Given the function $f(x) = \sqrt x$
and given that $S_1 =(-2, 2)$ and $S_2=( -1 , 3)$
Are these two equivalent?
$f(S_1∩S_2)$ and $f(S_1)∩f(S_2)$?
I was wondering because generally it's false, but in this case it seems to be true.
Given the function $f(x) = \sqrt x$
and given that $S_1 =(-2, 2)$ and $S_2=( -1 , 3)$
Are these two equivalent?
$f(S_1∩S_2)$ and $f(S_1)∩f(S_2)$?
I was wondering because generally it's false, but in this case it seems to be true.

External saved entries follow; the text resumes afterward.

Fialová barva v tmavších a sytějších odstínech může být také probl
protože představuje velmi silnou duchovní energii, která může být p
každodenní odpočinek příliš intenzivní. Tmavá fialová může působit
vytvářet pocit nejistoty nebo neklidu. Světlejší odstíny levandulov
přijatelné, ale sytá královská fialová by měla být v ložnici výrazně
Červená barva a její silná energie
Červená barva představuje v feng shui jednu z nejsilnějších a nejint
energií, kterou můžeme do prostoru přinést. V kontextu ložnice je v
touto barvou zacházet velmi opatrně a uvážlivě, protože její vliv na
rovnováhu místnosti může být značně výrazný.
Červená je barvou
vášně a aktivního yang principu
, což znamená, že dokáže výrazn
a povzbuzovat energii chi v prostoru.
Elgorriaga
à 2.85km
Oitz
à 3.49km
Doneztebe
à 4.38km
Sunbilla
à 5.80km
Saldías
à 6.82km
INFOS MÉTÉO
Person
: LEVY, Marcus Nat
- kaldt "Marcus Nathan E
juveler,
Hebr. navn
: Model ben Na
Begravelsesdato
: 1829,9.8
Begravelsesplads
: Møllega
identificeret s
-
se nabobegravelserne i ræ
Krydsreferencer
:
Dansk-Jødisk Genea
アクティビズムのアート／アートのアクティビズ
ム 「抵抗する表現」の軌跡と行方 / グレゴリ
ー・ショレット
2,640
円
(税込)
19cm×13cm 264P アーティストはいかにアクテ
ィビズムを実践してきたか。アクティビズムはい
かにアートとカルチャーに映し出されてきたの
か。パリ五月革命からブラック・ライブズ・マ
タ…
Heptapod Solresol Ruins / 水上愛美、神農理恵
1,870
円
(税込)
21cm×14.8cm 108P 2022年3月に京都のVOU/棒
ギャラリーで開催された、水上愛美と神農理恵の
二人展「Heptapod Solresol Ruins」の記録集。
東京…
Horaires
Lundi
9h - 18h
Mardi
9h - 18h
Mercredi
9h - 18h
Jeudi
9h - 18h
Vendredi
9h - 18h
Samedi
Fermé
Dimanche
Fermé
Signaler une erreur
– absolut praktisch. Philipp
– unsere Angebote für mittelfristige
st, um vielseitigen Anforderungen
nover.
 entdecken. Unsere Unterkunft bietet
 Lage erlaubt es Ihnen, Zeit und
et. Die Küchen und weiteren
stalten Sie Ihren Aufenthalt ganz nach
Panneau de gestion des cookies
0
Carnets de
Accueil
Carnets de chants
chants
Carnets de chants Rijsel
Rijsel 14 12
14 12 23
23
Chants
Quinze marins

In what I've written below, I've assumed you mean $f$ to be the real square root function $(0,\infty)\rightarrow \mathbb{R}$, and that by $f(X)$ you mean the image under $f$ of all elements of $X$ in the domain of $f$. You should be aware that the usual convention is that $f$ can only be applied to subsets of its domain, so $f(S_1)$ is not defined, since it contains negative numbers.
If this is not what you mean, i.e. if you intend $f$ to be a complex square root function, please let me know.
Yes, in this case, $f(S_1\cap S_2) = f(S_1)\cap f(S_2)$. You point out that in general, $f(X\cap Y)$ may not be equal to $f(X)\cap f(Y)$. This is also true, but let's explore it.
Suppose $a\in f(X\cap Y)$. Then there is some element $b\in X\cap Y$ such that $f(b) = a$.
Now $b\in X$, so $a = f(b) \in f(X)$, and $b\in Y$, so $a = f(b) \in f(Y)$.
So $a\in f(X) \cap f(Y)$. This shows that $f(X\cap Y) \subseteq f(X) \cap f(Y)$.
What could go wrong in trying to prove the converse: that $f(X) \cap f(Y) \subseteq f(X\cap Y)$?
Well, if $a\in f(X) \cap f(Y)$, then $a\in f(X)$, so there is some $b\in X$ with $f(b) = a$, and $a\in f(Y)$, so there is some $b'\in Y$ with $f(b') = a$.
But the elements $b$ and $b'$ could be different, i.e. $b$ may not be in $Y$ and $b'$ may not be in $X$. There may be no element in $X\cap Y$ which maps to $a$.
But the only way this could happen is if there are two distinct elements $b$ and $b'$ which both map to $a$. If there is only one element which maps to $a$, then it must be in both $X$ and $Y$.
In conclusion, if $f$ is injective, then $f(X\cap Y) = f(X) \cap f(Y)$. Since the square root function is strictly increasing, it is injective, and hence the equality holds not just for the sets you give as examples, but all $S_1$ and $S_2$ subsets of $\mathbb{R}$.